# [PROBLEMS]
1) In the passage on coupling optical parts, what changes the transmitted light into electric signals?
2) Reproduce verbatim the lines of the records between the line holding "watermelon is located at coordinates (516, 155)." and the line holding "The width and height of the screenshot is (960, 540).", inclusive.

1. Field of the Invention

The present invention relates to a method of coupling optical parts and refractive-index imaging material, particularly to a method for coupling optical parts such as optical waveguides and optical devices in optical communication and optical interconnection and to a material used for coupling the optical parts.

2. Description of the Related Art

Optical parts are used for various optical information processing systems including optical interconnection and optical communication. For example, light emitted from a light source such as a semiconductor laser is transmitted through a waveguide or optical fiber and the transmitted light is changed into electric signals by a photodiode.

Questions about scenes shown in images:
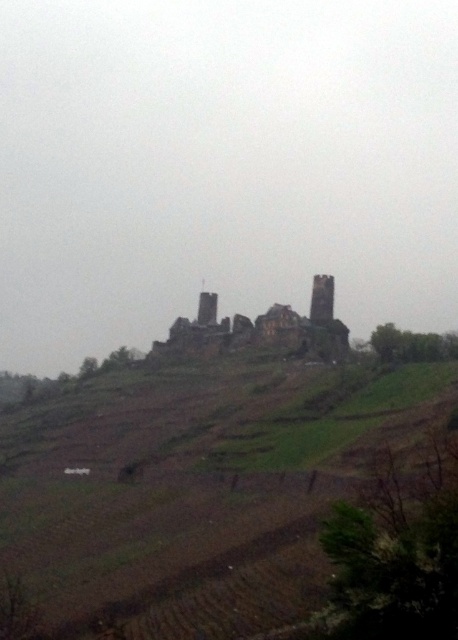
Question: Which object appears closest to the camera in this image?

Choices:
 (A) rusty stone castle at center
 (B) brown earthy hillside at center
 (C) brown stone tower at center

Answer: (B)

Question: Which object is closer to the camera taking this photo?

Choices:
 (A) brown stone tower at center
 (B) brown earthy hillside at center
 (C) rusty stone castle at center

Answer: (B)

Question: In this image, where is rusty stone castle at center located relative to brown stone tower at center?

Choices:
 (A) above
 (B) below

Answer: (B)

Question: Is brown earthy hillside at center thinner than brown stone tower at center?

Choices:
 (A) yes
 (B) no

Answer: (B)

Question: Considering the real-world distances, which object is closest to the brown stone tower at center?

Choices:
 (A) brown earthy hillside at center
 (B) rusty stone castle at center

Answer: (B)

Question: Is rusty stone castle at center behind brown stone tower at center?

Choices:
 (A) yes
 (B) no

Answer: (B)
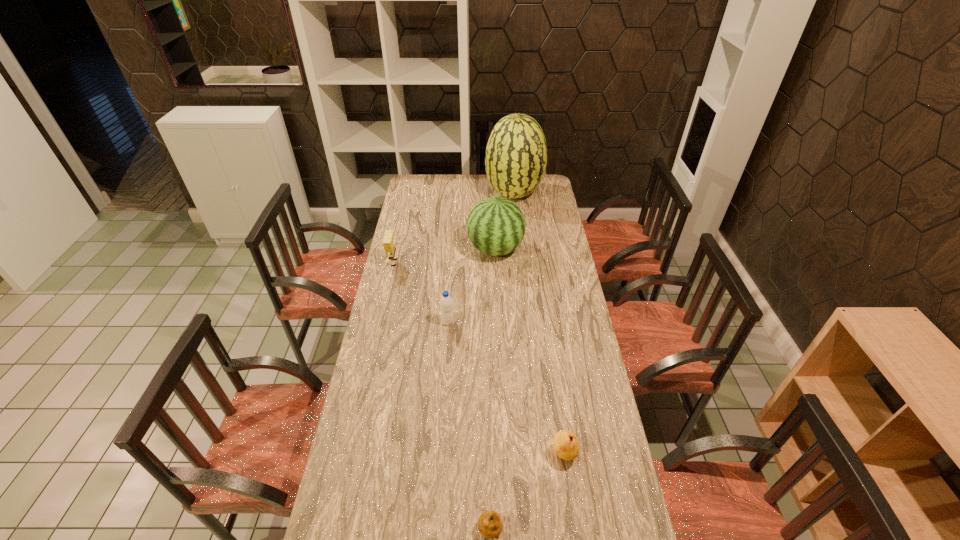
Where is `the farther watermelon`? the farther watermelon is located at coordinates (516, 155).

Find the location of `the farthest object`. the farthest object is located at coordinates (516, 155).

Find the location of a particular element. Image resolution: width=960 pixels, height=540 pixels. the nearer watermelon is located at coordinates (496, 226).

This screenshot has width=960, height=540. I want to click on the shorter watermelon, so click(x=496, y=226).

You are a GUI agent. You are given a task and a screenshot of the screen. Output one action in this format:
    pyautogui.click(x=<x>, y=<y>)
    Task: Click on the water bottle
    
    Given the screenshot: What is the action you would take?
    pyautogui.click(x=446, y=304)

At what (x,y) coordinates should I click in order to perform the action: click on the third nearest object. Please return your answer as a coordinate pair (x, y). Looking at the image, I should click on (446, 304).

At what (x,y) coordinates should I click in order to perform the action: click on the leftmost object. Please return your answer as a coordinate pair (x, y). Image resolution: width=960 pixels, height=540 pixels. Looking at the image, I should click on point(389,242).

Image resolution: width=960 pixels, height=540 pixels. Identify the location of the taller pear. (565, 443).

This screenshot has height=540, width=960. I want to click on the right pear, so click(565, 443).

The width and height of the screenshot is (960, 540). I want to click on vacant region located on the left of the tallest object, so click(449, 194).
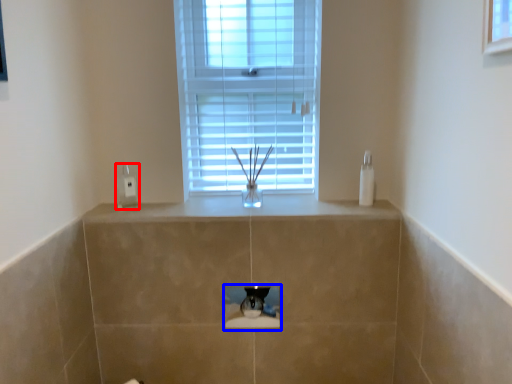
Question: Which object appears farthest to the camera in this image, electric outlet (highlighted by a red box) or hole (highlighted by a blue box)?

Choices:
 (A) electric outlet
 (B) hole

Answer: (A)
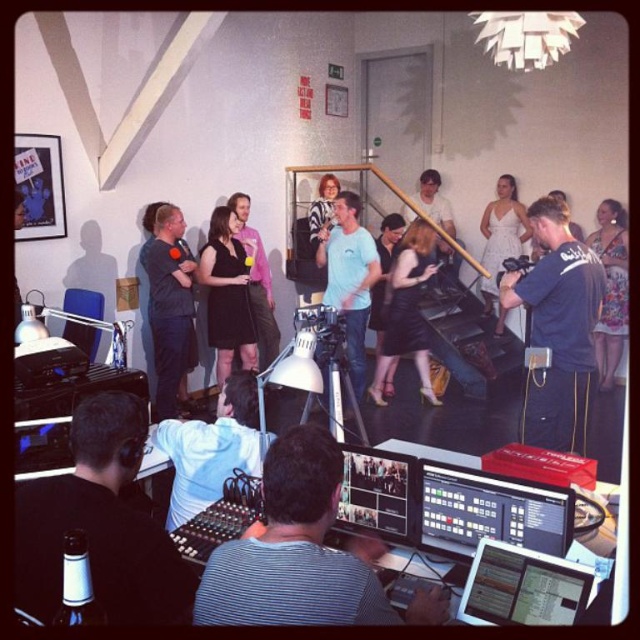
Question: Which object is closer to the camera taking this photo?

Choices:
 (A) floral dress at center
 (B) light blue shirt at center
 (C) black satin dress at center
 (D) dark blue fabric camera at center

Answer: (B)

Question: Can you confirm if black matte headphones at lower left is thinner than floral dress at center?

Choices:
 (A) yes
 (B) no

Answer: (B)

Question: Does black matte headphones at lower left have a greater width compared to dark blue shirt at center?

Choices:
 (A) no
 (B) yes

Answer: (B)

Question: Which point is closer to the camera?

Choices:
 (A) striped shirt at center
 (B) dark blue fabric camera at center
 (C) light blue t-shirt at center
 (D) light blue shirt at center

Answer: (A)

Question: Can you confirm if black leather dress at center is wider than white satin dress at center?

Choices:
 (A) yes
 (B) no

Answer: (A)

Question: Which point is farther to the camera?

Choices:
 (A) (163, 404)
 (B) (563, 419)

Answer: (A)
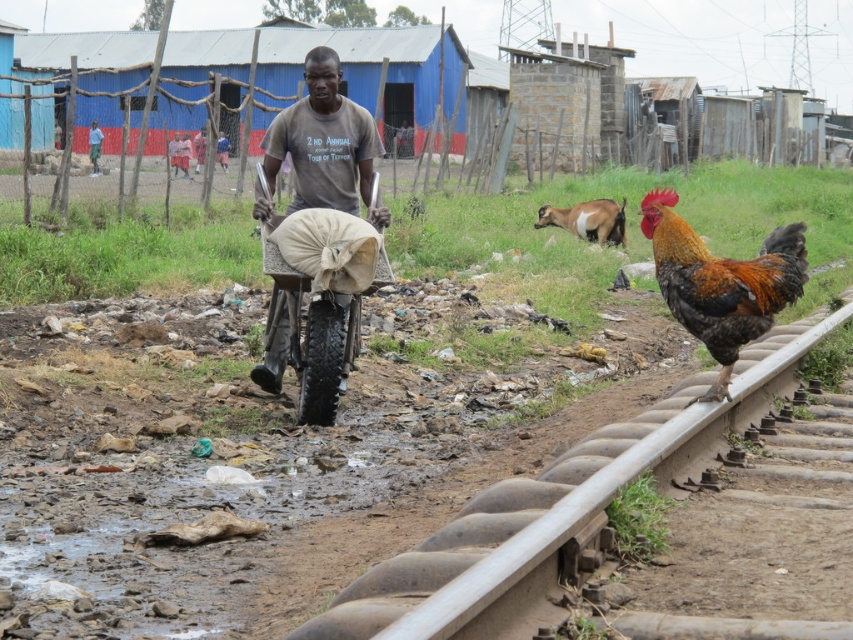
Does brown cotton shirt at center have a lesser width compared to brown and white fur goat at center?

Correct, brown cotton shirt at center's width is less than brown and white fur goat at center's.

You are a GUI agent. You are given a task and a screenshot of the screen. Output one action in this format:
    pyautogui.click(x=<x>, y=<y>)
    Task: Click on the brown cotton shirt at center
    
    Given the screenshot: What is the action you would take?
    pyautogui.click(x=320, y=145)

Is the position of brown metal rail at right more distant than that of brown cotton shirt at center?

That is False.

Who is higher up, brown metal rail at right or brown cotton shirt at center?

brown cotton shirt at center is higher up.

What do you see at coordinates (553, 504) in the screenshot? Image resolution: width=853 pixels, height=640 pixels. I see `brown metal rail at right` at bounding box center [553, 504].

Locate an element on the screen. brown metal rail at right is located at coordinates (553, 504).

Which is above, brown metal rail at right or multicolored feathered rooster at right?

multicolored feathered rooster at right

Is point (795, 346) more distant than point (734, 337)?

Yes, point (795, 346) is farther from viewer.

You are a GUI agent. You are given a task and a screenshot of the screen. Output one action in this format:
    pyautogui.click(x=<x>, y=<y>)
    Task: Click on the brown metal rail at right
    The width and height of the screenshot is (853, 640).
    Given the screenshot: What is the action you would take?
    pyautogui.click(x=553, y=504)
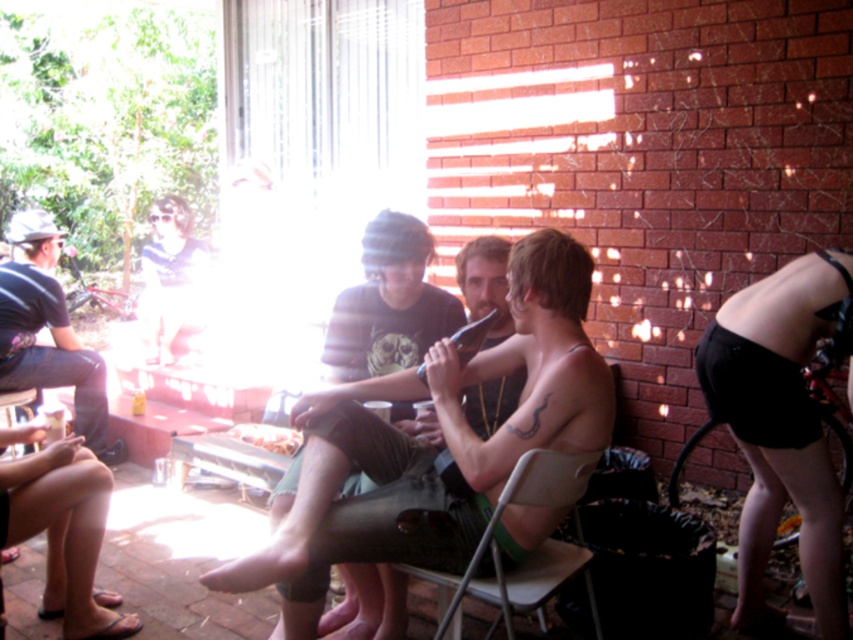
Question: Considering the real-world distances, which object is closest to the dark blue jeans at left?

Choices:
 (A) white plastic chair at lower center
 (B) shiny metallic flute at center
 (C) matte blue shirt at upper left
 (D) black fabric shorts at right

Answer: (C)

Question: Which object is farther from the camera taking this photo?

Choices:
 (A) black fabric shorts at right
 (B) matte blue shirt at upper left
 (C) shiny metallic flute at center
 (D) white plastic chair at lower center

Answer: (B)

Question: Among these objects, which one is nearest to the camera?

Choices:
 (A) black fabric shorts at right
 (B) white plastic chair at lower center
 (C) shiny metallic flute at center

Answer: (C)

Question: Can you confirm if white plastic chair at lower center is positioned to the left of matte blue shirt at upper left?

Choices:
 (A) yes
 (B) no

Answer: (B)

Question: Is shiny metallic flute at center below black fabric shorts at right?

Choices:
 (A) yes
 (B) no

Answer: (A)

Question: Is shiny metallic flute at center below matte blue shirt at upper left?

# [TASK RESPONSES]
1) A photodiode changes the transmitted light into electric signals.

2)
Where is `the farther watermelon`? the farther watermelon is located at coordinates (516, 155).

Find the location of `the farthest object`. the farthest object is located at coordinates (516, 155).

Find the location of a particular element. Image resolution: width=960 pixels, height=540 pixels. the nearer watermelon is located at coordinates (496, 226).

This screenshot has width=960, height=540. I want to click on the shorter watermelon, so click(x=496, y=226).

You are a GUI agent. You are given a task and a screenshot of the screen. Output one action in this format:
    pyautogui.click(x=<x>, y=<y>)
    Task: Click on the water bottle
    
    Given the screenshot: What is the action you would take?
    pyautogui.click(x=446, y=304)

At what (x,y) coordinates should I click in order to perform the action: click on the third nearest object. Please return your answer as a coordinate pair (x, y). Looking at the image, I should click on (446, 304).

At what (x,y) coordinates should I click in order to perform the action: click on the leftmost object. Please return your answer as a coordinate pair (x, y). Image resolution: width=960 pixels, height=540 pixels. Looking at the image, I should click on point(389,242).

Image resolution: width=960 pixels, height=540 pixels. Identify the location of the taller pear. (565, 443).

This screenshot has height=540, width=960. I want to click on the right pear, so click(565, 443).

The width and height of the screenshot is (960, 540). I want to click on vacant region located on the left of the tallest object, so click(449, 194).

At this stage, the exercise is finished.